The Language of Product Design - Typography
This is part of the Language of Product Design series. You can find the other posts at the end of this one.
Font
One single variation of a typeface e.g. Helvetica Bold
Typeface
A group of all variations of a font e.g Helvetica Bold, Helvetica italic, Helvetica Regular, Helvetica Bold Italic
Baseline
The baseline is the invisible line that the letters sit on. All flat bottom letters will sit exactly on the baseline, whilst curved letters such as c, s, p will sit slightly below to account for their curved structures.
Ascender
An ascender is the top-most part of a letter that extends above the x-height of the font. Letters which have these include b, d.
Descender
A descender is the bottom-most part of a letter that extends below the baseline of the font. Letters which have these include p and q.
X-height
The height of the lowercase ‘x’ in the font. This usually marks the height of all lowercase letters that don’t have ascenders of descenders. a, c, e etc. It’s measured from the baseline to the top of the lowercase letters.
Ligature
Some fonts include ligatures. These are letter combinations designed to include all letters in one glyph. Common ligatures can be found combining f and i or s and t.
Serif
A category of typeface that has marks or strokes at the end of characters.
Sans-Serif
A category of typeface that doesn’t include serifs (sans means ‘without’ in French). Usually sans-serif character strokes are single width.
Monospace
A category of font where each character takes up the same width. These are typically used in code editors, or to denote code
Slab Serif
A category of typeface that mixes characteristics of both serif and sans serif typefaces. The letters in the typeface usually have a single width stroke like sans-serifs, and have serifs which are generally the same width as those of the typeface.
Kerning
Adjusting the spacing between individual letters is called kerning. A typeface will come with kerning set for its characters and character pairs. e.g VA TT
Leading / line-height
Leading or line-height is the distance between lines of text in a paragraph.
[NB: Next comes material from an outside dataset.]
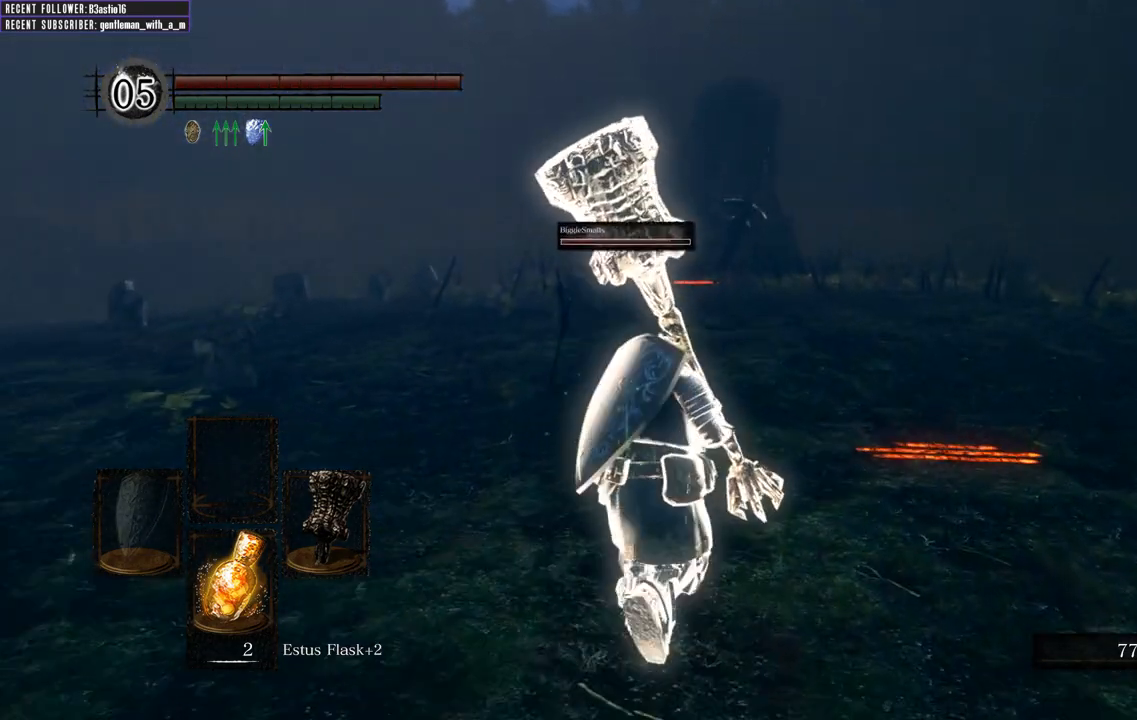
{"buttons": [], "left_stick": "up", "right_stick": "center", "events": []}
The word ‘leading’ comes from the print industry when lead was placed between lines of letters to create space..
Tracking
Tracking is similar to kerning, but it is a global amount of space between characters for an entire group of text.
Widows and orphans
A widow is a word that is the last in a paragraph and appears on its own at the start of a new page.
An orphan is a word which sits on its own on a new line. Removing orphans improves readability of text for users.